On May 7, 2010, at 11:24 PM, Stewart Bryant wrote:

> That causes me to wonder where CONEX fits in relative to IPFIX which is a mechanism that is designed to monitor the flows in a network and report this information to the network operator.

That is a fairly complicated question.

First, IPFIX is not at all lightweight. At the high end, to counter that, it is often statistical - collecting data on all flows is considered a lot of data and, if a reliable transport is used to deliver it, potentially a large amount of memory dedicated to the function. Setting or not setting a two bit field in the IP header is something that any device that can decrement a TTL or hop limit can easily do with effectively no additional overhead. If you're trying to consistently manage high end users, which is what conex is ultimately about, which can be implemented anywhere and gives you full information?

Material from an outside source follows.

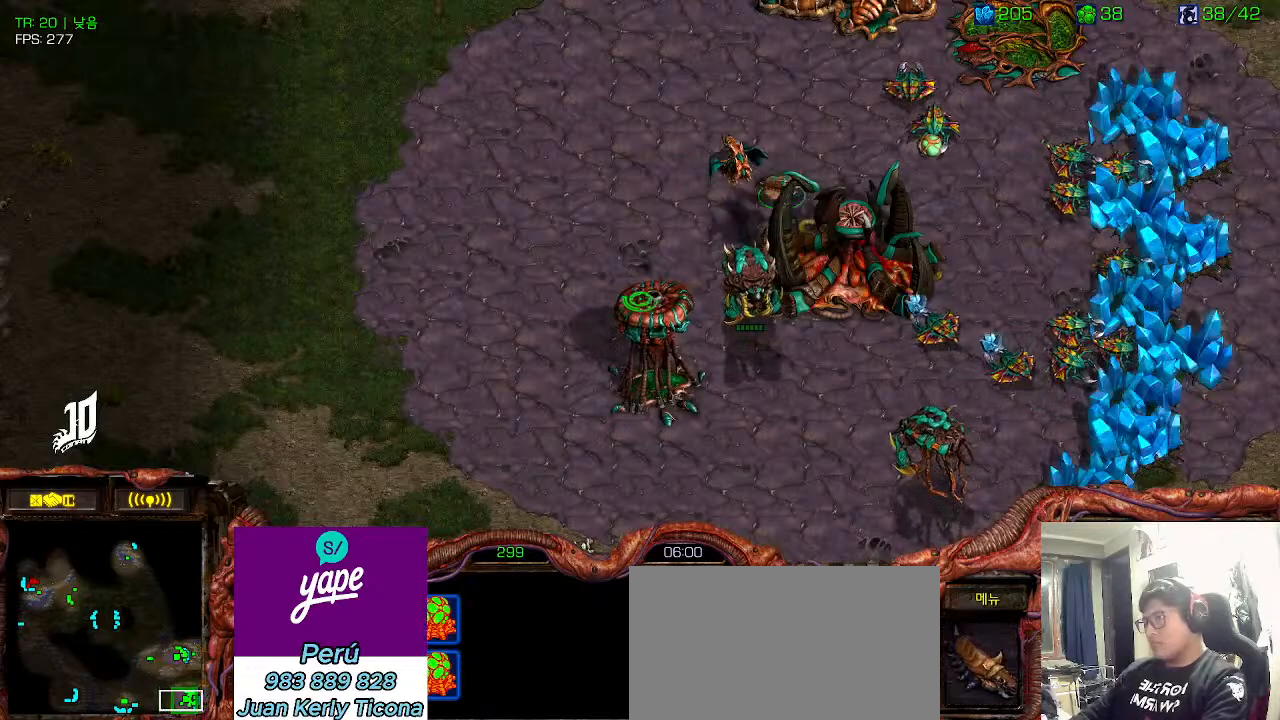
{"keys": ["shift"], "events": [[366, "shift", "down"]]}
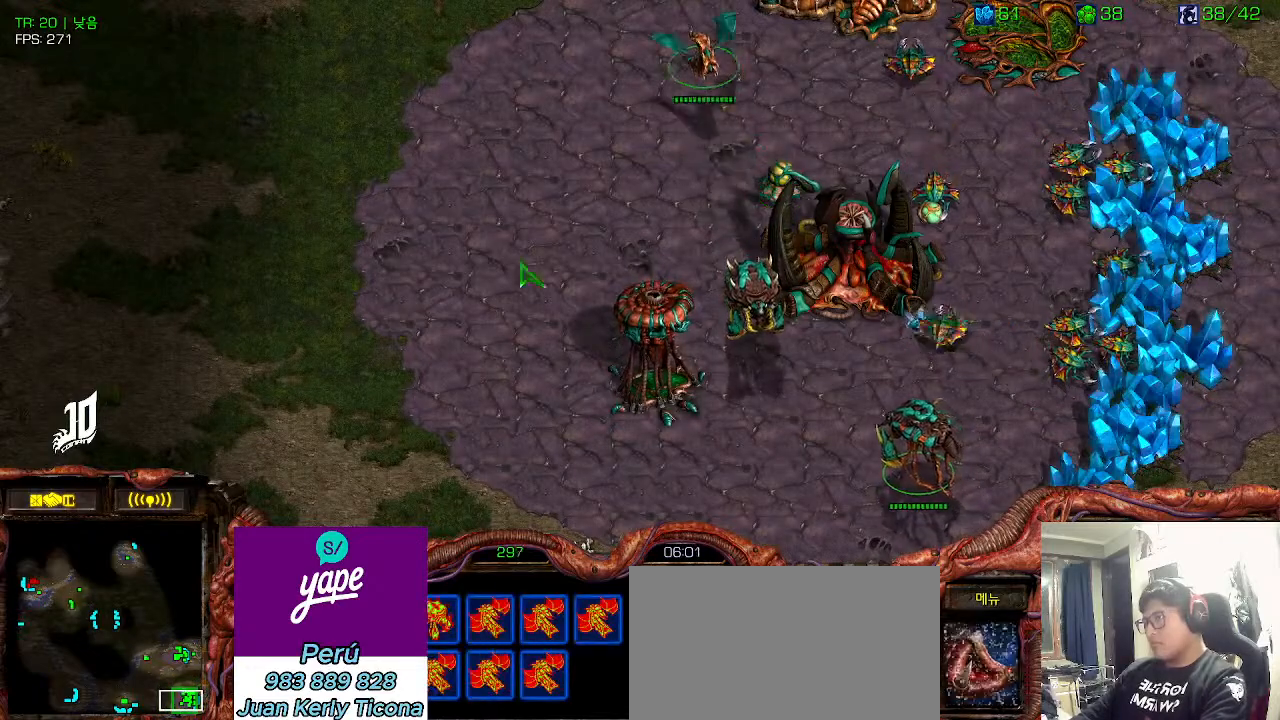
{"keys": [], "events": [[66, "shift", "up"], [200, "ctrl", "down"], [283, "ctrl", "up"], [366, "ctrl", "down"], [483, "ctrl", "up"]]}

Second, IPFIX doesn't really measure the same thing as ECN does. What ECN does is note that at the point in time that a datagram is traversing a node, the node is or is not experiencing "congestion" as defined locally. The definition for that class of traffic at that point could be "integrated throughput rate exceeds <threshold>", "instantaneous queue depth exceeds <threshold>", or "mean queue depth exceeds <threshold>", and it might mean "marked with some probability" or "marked if the case is true". Whatever its definition, you can determine that the node in question saw something it called "congestion". IPFIX tells you what went through a system - between <time1> and <time2>, data flow <selector> passed some number of bytes and packets. You can now feed that into a simulator of some type, but at best it will give you an approximation of the behavior of the link conditioned by your assumptions, not "the behavior of the link".

Where I scratch my head with re-ecn is the impact of the re-introduction of the flag stream. It looks to me like a control system, which is presumed to be somewhere at a network edge, is supposed to be scoreboarding marks against IP addresses or IP prefixes, which sounds to me like the kind of overheads one sees in XCP, RCP, or the like, but with storage and discrimination in some form of IP address database. That worries me from a scaling perspective. I'm in favor of having ISPs be able to limit congestion in a reasonable way, but I'm interested in approaches that scale. I'm also concerned about what looks to me like a persistent under-run. If Alice sends Bob a stream of traffic, Bob replies noting her mark count, and she re-replies re-inserting that mark count, there is always some probability that her re-inserted reply is itself marked and Bob no longer cares. If the network is drawing broad conclusions from aggregated marks, it seems it would need to account for the under-run.

Another way in which I scratch my head is what one actually does. If we're OK with maintaining per-address or per-prefix state of some sort, I would find myself wondering about a variation on fair queuing that uses the later of "a time or sequence number dictated by the source address" and "a time or sequence number dictated by the destination address", and only keeps track of addresses/prefixes that have been recently used. That allows the ISP to be in control of its own congestion without the compliance of neighboring networks or the hosts in them. But that's just me.